For two months at Silverado, Robert Louis Stevenson found rest, fresh air and warm sunshine, contentment and rare health. He kept a diary, his `Silverado Journal,' a meticulous record of his experiences which were incorporated into his famed Silverado Squatters (1883) written when he lived in Bournemouth, England. Many of his notes of the enchanting, almost primitive scenery around him later provided much of the descriptive detail for Treasure Island (1883).

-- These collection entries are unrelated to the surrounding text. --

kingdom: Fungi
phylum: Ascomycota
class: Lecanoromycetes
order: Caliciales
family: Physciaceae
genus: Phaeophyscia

The Robert Louis Stevenson State Park now encompasses the site of the Stevensons' honeymoon stay. The entrance to Silverado is at the summit of Highway 29, eighteen miles from St. Helena, eight miles from Calistoga. A new and comfortable trail has been constructed in recent years, leading up through shady forest land, opening occasionally to magnificent prospects across the wild mountainous landscape of Lake County and down through the vineyards cupped within the bordering ranges of Napa Valley.

 

THE VAILIMA FOUNDATION

 

The Vailima Foundation was established by Charlotte and Norman H. Strouse in 1968 to provide funds for the creation of a Robert Louis Stevenson Museum in the St. Helena area into which their collection of Stevenson books, art, manuscripts and memorabilia could be placed as a permanent gift.

The trustees of the Vailima Foundation direct the affairs of the Silverado Museum and the Foundation provides the funds for the maintenance and expansion of the collection.

While funds are not solicited from the public, contributions are always gratefully accepted. Gifts of Stevenson material suitable for the purposes of the Museum are encouraged and, since the Museum opened, many generous and important gifts of Stevensoniana have been received, thus insuring the continued growth of the collection.

 

MUSEUM HOURS

 
Through the generous assistance of a volunteer docents group, made up of interested people from the Napa Valley, the Museum is open to the public from 12 noon to 4:00 P.M. every day except Mondays and holidays. Arrangements can be made for organized groups to be received at the Museum during morning hours from 9:30 to 11:45 a.m. Admission is free.

Contacts: Ed Reynolds, Curator; Ann Kindred, Associate Curator/Museum Archivist.

Telephone: (707)963-3757.
Web address: http://www.silveradomuseum.org/
 

MAP TO MUSEUM

 
To reach the Silverado Museum go on Highway 29, which is Main Street in St. Helena. From Main Street turn East on Adams Street and proceed to Library Lane. Turn left and proceed to the Library which is the big white building on your right. The Museum is on the south side of the Public Library complex.